Au fil du temps, pendant la soirée, la fatigue fait son apparition. Alexandre explique que cela peut troubler les détections :

« Il est assez récurrent que des personnes qui font de tels relevés aient des hallucinations auditives. Dans un silence total, elles sont persuadées d’entendre l’oiseau qu’elles recherchent. C’est un phénomène reconnu. C’est pour ça que des équipes sont constituées de plusieurs personnes. »

Au septième essai, nous réalisons le protocole habituel. Soudain, pendant l’un de nos silences assidus, un son aigu et puissant se fait entendre. C’est le chant de l’œdicnème criard. Nous déduisons qu’un nid se trouve dans la zone. En tout pendant la soirée, sept individus seront détectés. Chacun d’eux est en théorie affilié à un nid, une femelle et peut-être une progéniture.

Vers une heure du matin, l’expédition se termine. Nous nous retrouvons à un point de rendez-vous avec les deux autres groupes de scientifiques. Alexandre fait le bilan de la soirée :

« Nous avons travaillé dans les temps et les tentatives de détection ont bien été réalisées sur tous les points. Pour ce qui est du nombre d’individus constaté, ce chiffre est inquiétant pour le moment. Nous verrons quel sera le résultat du comptage de demain et si la population continue à diminuer comme ces dernières années. »

Le lendemain, les scientifiques entendront six individus supplémentaires, ce qui porte le nombre total d’œdicnèmes criards détectés à treize en 2018 dans la Hardt agricole.

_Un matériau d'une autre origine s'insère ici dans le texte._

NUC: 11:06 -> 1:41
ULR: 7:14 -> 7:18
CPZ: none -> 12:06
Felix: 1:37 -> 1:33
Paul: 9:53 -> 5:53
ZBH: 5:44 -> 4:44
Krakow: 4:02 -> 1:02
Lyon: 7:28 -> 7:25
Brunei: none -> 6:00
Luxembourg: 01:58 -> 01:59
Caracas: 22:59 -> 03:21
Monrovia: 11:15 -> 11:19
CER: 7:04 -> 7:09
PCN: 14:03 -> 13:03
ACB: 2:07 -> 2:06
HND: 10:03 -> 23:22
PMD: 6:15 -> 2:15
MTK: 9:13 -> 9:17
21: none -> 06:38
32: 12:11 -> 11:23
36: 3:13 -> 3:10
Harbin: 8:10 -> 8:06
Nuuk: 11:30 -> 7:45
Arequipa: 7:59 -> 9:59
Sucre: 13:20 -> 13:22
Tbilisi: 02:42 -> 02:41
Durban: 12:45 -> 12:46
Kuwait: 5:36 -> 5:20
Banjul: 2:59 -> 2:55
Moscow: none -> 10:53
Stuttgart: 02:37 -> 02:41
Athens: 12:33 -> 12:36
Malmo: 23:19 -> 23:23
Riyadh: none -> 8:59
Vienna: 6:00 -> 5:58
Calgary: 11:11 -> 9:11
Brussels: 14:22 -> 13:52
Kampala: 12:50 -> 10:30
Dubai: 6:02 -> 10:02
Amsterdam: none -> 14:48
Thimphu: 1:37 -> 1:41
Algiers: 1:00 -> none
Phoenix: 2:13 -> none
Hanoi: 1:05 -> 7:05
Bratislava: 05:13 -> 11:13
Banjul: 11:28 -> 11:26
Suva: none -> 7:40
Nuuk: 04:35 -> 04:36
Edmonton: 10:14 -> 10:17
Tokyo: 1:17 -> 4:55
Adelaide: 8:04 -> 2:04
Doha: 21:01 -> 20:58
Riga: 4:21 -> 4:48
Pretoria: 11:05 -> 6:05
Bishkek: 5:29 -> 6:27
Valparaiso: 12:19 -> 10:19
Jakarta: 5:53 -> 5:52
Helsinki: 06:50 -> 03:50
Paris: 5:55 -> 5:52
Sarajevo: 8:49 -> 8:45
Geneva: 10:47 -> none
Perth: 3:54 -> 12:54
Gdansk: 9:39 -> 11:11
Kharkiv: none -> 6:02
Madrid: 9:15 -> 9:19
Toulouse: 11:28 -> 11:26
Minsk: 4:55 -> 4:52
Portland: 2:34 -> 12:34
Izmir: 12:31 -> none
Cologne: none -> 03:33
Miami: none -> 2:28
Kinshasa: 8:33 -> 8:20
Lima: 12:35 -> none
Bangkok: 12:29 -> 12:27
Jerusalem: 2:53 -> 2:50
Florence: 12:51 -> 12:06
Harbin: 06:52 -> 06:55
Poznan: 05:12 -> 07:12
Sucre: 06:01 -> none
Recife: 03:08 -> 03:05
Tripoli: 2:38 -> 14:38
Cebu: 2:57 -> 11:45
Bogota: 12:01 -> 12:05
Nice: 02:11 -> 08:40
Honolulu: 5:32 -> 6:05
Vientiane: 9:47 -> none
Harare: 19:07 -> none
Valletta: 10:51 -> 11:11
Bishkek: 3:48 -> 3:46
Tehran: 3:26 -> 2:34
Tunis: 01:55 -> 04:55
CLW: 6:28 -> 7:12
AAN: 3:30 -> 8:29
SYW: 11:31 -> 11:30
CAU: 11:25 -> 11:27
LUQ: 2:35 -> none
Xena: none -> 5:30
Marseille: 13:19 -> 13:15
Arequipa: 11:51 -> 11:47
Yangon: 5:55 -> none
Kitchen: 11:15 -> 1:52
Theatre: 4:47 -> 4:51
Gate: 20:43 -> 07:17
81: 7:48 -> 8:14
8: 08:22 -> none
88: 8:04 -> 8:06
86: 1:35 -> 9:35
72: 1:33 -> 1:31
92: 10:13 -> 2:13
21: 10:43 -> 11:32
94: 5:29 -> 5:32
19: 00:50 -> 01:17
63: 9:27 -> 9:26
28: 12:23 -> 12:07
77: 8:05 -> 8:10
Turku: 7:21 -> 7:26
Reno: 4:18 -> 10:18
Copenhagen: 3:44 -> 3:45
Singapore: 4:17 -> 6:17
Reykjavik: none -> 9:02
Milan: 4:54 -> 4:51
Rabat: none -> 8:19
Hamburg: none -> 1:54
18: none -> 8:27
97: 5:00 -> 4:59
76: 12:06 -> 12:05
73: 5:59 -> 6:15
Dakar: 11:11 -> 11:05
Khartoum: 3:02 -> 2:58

L’année précédente, la zone de prospection était plus petite, mais l’expédition avait permis de relever quinze individus, ce qui confirme une tendance générale de baisse de cette population d’œdicnèmes criards observée depuis 40 ans. D’après Alexandre, sans changement radical des pratiques agricoles dans les environs, cette espèce est condamnée à disparaître en Alsace.